**Directions for this task**
Reproduce without any changes the lines beginning with the one that contains "After each image, give" and continuing to the end of the records, with both ends included.

**Records for this task**
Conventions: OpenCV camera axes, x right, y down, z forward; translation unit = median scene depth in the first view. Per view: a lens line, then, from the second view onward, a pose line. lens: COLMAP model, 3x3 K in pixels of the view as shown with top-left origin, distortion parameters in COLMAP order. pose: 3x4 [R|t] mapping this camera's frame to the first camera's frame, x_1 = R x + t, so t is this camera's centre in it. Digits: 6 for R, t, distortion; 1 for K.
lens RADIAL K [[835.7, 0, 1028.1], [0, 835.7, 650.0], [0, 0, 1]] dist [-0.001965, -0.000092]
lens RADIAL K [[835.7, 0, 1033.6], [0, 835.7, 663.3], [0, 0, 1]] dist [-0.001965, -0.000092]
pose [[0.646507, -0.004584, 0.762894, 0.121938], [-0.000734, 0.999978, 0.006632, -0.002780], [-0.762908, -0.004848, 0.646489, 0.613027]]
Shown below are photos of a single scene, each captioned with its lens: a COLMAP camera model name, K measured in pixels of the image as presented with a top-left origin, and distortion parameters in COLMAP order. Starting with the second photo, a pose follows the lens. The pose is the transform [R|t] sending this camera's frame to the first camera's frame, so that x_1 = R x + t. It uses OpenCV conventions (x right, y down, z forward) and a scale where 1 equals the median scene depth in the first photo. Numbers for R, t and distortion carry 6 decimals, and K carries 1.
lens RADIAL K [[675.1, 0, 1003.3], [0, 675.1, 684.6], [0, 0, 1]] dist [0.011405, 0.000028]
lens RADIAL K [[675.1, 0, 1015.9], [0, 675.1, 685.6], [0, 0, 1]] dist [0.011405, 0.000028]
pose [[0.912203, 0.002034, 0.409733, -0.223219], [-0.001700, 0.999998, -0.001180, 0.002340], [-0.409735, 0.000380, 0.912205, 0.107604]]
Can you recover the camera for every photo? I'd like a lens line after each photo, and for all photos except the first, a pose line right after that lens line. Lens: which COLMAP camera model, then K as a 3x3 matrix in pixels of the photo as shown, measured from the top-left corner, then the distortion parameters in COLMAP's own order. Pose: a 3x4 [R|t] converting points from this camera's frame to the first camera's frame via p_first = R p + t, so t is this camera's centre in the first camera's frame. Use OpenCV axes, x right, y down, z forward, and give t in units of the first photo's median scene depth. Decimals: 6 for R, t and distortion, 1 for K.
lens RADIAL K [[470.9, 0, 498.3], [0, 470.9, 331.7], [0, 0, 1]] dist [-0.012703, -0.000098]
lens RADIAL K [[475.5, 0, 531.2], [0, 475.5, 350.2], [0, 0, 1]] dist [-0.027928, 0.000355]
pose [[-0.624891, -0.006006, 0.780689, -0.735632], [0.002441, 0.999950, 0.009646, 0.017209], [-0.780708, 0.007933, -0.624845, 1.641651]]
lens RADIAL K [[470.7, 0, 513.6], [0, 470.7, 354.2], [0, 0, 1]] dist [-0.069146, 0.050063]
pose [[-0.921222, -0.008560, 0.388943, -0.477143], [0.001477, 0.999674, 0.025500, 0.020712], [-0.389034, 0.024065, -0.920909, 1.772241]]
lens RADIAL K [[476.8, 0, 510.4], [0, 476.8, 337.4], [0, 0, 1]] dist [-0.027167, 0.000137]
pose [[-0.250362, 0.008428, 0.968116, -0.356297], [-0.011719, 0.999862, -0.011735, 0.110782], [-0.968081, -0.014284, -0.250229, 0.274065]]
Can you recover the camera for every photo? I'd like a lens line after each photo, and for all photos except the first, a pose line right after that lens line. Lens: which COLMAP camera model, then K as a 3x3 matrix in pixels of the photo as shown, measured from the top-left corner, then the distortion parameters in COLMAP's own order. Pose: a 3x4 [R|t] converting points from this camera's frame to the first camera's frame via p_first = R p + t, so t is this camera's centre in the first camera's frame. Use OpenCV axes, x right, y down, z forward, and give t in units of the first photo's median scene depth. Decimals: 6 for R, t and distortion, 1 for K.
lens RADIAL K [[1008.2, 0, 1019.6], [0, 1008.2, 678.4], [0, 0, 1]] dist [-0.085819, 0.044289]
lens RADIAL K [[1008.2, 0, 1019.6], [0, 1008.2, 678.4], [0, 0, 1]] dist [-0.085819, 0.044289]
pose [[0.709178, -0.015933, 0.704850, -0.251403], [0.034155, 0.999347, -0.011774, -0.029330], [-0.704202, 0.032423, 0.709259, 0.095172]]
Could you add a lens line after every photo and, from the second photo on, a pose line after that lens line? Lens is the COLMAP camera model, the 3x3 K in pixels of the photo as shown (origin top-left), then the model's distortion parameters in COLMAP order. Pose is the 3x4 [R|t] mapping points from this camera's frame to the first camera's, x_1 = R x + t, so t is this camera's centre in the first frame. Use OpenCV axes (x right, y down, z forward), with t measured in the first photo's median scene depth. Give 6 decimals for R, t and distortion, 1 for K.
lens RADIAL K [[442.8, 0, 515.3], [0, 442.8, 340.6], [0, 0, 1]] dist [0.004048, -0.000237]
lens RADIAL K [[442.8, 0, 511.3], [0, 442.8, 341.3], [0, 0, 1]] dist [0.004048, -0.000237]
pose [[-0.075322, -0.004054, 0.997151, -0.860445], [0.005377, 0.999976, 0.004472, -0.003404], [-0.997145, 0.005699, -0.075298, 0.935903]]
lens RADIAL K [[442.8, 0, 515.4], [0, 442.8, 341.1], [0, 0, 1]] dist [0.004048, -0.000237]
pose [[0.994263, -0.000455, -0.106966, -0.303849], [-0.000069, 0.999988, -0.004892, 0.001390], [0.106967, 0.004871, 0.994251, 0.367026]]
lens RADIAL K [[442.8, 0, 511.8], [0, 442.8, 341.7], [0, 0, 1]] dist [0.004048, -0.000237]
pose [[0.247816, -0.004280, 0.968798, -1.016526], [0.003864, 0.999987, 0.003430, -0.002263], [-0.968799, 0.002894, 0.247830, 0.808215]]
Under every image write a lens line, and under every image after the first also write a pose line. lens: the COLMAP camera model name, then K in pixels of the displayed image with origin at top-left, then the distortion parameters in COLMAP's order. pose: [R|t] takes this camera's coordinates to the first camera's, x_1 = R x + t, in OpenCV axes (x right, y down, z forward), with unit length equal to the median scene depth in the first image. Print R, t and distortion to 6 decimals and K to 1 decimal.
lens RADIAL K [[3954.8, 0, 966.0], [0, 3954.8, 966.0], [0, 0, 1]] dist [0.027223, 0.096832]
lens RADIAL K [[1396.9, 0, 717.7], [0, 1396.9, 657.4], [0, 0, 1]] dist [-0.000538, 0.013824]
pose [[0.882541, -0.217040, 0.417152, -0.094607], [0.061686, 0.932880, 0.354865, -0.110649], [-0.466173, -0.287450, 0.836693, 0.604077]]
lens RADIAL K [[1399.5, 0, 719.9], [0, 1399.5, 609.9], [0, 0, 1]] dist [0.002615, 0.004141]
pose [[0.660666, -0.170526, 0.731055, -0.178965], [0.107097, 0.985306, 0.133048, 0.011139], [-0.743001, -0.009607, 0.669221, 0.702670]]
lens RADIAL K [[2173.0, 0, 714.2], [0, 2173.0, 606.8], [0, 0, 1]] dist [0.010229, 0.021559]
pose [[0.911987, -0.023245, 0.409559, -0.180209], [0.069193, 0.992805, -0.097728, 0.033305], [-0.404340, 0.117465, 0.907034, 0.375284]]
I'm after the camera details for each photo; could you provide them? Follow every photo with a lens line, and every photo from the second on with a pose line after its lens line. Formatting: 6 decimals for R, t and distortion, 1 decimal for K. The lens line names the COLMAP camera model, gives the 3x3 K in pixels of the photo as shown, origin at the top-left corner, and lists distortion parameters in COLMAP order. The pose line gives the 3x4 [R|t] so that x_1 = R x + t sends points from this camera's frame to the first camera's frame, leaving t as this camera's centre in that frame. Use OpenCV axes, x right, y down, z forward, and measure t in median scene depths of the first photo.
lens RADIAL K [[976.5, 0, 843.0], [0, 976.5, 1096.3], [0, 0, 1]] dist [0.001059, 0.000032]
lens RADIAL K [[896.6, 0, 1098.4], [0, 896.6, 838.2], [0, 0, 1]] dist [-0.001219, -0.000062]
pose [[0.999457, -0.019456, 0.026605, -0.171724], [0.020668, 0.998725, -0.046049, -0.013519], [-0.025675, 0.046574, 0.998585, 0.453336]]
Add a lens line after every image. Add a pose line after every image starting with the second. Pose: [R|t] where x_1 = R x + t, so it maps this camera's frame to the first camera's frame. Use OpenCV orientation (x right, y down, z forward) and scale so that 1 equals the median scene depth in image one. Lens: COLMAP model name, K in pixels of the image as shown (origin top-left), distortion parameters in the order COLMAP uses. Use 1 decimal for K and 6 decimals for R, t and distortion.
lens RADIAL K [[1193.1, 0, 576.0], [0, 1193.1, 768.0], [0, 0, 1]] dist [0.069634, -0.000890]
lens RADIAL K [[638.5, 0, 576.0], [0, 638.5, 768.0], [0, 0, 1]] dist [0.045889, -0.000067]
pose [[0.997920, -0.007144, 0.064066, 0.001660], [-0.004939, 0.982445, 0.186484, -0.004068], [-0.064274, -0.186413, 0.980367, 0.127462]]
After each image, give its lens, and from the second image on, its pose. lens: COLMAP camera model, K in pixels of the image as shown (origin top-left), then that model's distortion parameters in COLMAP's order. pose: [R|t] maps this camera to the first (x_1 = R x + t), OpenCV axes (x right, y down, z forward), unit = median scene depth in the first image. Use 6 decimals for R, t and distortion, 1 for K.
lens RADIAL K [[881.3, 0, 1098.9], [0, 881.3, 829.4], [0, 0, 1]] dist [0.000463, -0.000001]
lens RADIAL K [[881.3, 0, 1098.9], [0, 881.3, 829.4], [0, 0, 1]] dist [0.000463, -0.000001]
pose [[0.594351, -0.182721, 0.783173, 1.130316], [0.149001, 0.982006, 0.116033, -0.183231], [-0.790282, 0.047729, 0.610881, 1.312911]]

**Your response**
After each image, give its lens, and from the second image on, its pose. lens: COLMAP camera model, K in pixels of the image as shown (origin top-left), then that model's distortion parameters in COLMAP's order. pose: [R|t] maps this camera to the first (x_1 = R x + t), OpenCV axes (x right, y down, z forward), unit = median scene depth in the first image. Use 6 decimals for R, t and distortion, 1 for K.
lens RADIAL K [[881.3, 0, 1098.9], [0, 881.3, 829.4], [0, 0, 1]] dist [0.000463, -0.000001]
lens RADIAL K [[881.3, 0, 1098.9], [0, 881.3, 829.4], [0, 0, 1]] dist [0.000463, -0.000001]
pose [[0.594351, -0.182721, 0.783173, 1.130316], [0.149001, 0.982006, 0.116033, -0.183231], [-0.790282, 0.047729, 0.610881, 1.312911]]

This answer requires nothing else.